◆ **What to produce**: In the records, find every line with the word "testis" and copy it out.

◆ **Records for this exercise**:
((
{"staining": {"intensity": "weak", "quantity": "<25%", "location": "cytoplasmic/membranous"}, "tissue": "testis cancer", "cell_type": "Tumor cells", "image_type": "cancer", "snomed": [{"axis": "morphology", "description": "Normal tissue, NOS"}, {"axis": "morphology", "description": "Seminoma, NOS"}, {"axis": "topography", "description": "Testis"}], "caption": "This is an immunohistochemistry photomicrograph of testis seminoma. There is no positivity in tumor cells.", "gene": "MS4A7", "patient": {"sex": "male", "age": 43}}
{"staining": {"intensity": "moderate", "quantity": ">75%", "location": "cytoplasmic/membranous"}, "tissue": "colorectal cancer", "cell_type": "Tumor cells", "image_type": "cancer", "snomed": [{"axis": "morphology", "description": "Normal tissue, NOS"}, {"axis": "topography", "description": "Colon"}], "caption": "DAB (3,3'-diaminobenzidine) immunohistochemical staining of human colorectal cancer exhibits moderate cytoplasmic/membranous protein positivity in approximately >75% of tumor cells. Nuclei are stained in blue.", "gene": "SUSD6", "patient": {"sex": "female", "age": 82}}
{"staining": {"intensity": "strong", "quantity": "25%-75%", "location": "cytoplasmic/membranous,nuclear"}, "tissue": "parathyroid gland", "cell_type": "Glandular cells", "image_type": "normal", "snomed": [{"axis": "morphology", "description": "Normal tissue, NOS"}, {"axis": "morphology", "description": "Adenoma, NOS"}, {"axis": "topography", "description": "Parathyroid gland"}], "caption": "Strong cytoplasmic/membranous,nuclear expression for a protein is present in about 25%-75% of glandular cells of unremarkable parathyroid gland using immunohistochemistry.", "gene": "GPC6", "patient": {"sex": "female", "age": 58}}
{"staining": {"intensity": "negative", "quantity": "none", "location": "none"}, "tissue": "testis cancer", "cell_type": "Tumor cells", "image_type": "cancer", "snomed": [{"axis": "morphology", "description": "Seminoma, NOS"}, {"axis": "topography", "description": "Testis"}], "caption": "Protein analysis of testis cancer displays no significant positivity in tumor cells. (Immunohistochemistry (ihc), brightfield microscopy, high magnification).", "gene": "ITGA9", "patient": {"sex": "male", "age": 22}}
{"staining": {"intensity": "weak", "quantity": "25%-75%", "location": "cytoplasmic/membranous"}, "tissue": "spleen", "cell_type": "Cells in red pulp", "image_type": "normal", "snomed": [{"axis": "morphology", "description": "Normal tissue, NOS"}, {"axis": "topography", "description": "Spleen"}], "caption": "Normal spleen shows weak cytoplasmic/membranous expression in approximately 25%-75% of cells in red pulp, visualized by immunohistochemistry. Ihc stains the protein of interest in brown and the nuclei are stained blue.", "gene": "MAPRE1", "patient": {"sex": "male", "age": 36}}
))
◆ **Output of the exercise**:
{"staining": {"intensity": "weak", "quantity": "<25%", "location": "cytoplasmic/membranous"}, "tissue": "testis cancer", "cell_type": "Tumor cells", "image_type": "cancer", "snomed": [{"axis": "morphology", "description": "Normal tissue, NOS"}, {"axis": "morphology", "description": "Seminoma, NOS"}, {"axis": "topography", "description": "Testis"}], "caption": "This is an immunohistochemistry photomicrograph of testis seminoma. There is no positivity in tumor cells.", "gene": "MS4A7", "patient": {"sex": "male", "age": 43}}
{"staining": {"intensity": "negative", "quantity": "none", "location": "none"}, "tissue": "testis cancer", "cell_type": "Tumor cells", "image_type": "cancer", "snomed": [{"axis": "morphology", "description": "Seminoma, NOS"}, {"axis": "topography", "description": "Testis"}], "caption": "Protein analysis of testis cancer displays no significant positivity in tumor cells. (Immunohistochemistry (ihc), brightfield microscopy, high magnification).", "gene": "ITGA9", "patient": {"sex": "male", "age": 22}}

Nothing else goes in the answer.